Когда я заметила, что это вызывает ревность моего жениха, упомянутое общество сделалось для меня еще приятнее. Ведь заставляли же меня страдать от ревности, так разве все страдания должны доставаться мне одной? Нет! Пусть теперь и он узнает, каково это. Я радовалась тому, что он страдает, радовалась и желала, чтобы ему было как можно больнее. Но не только в этом было дело. Он казался мне пресным в сравнении с мистером Гоуэном, который всегда находил со мной общий язык и так хорошо умел разбирать по косточкам окружавших нас ничтожных людишек.
Так продолжалось, покуда тетка, моя госпожа, не завела однажды со мной разговор. Разумеется, все это совершенные пустяки, она знает, что я ничего такого не думаю; но все-таки она хотела бы заметить мне от себя — только заметить, не сомневаясь, что этого будет достаточно — что, пожалуй, мне лучше поменьше бывать с мистером Гоуэном.
Я спросила, откуда она знает, что я думаю. Во всяком случае, я не могу думать ничего дурного, сказала она; за это она отвечает. Я поблагодарила, но сказала, что предпочитаю сама отвечать за себя перед собой и перед другими. В отличие от прочих ее слуг, мне похвальной аттестации не требуется.
На этом разговор не кончился; я спросила, почему она так уверена, что для меня будет достаточно одного ее замечания? Что дает ей эту уверенность — обстоятельства моего рождения или жалование, которое она мне платит? Я не вещь, которую можно приобрести за деньги. Ей, должно быть, кажется, что ее именитый племянник купил себе жену на невольничьем рынке?

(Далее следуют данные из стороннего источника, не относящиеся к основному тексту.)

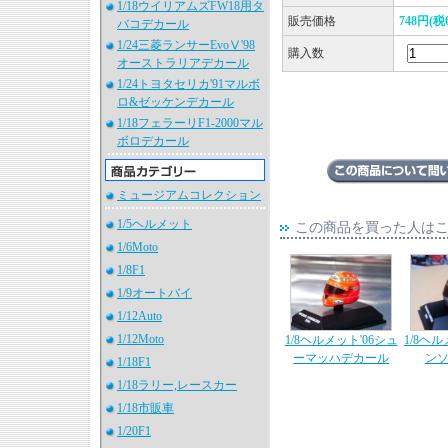
1/18ウイリアムズFW18用タ
販売価格
748円(税
バコデカール
1/24三菱ランサーEvoⅤ'98
購入数
オーストラリアデカール
1/24トヨタセリカ'91マルボ
ロ&ゼッケンデカール
1/18フェラーリF1-2000マル
ボロデカール
ミュージアムコレクション
1/5ヘルメット
この商品を買った人は
1/6Moto
1/8F1
1/9オートバイ
1/12Auto
1/12Moto
1/8ヘルメット'06シュ
1/8ヘル
ーマッハデカール
ン
1/18F1
1/18ラリー,レースカー
1/18市販車
1/20F1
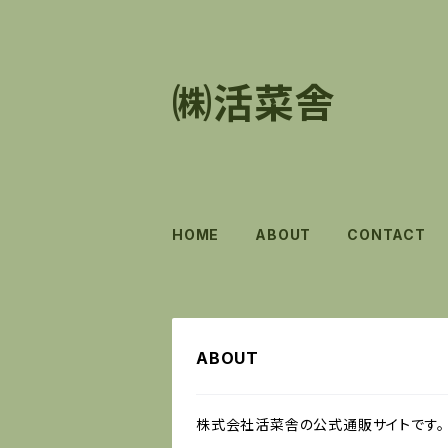
㈱活菜舎
HOME
ABOUT
CONTACT
ABOUT
株式会社活菜舎の公式通販サイトです。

Вероятно, дело все равно кончилось бы этим рано или поздно, но она ускорила конец. С хорошо разыгранным состраданием она заметила, что у меня тяжелый характер. Услышав эти знакомые и ненавистные слова, я потеряла власть над собой и высказала ей все: что я давно поняла ее и разгадала, что я не знаю ни минуты покоя с тех пор, как имела глупость поставить себя в унизительное положение невесты ее племянника. Мистер Гоуэн, прибавила я, был единственным человеком, с которым я могла отдохнуть от оскорблений, которым я подвергалась в их доме; я слишком долго терпела эти оскорбления, но дальше терпеть не намерена; обещаю, что никто из них меня никогда больше не увидит. И я сдержала обещание.
Ваш любезный друг разыскал меня в моем уединении и премило шутил по поводу происшедшего разрыва: хотя ему от души было жаль этих славных людей (поистине превосходнейших в своем роде) — печально, что мне пришлось так круто обойтись с ними. Потом он стал говорить (и с большим основанием, чем мне тогда казалось), что не достоин внимания женщины, столь незаурядной по уму и душевным качествам, но — жизнь есть жизнь…
Ваш любезный друг утешал меня и утешался сам. пока Это доставляло ему удовольствие; а затем разъяснил, что мы с ним оба — взрослые люди, оба хорошо знаем человеческую натуру, оба понимаем, что жизнь — это не роман, оба достаточно разумны, чтобы не стоять друг у друга на дороге, и оба можем быть уверены, что, когда бы случай ни свел нас снова, мы встретимся лучшими друзьями. Все это я выслушала, не пытаясь спорить.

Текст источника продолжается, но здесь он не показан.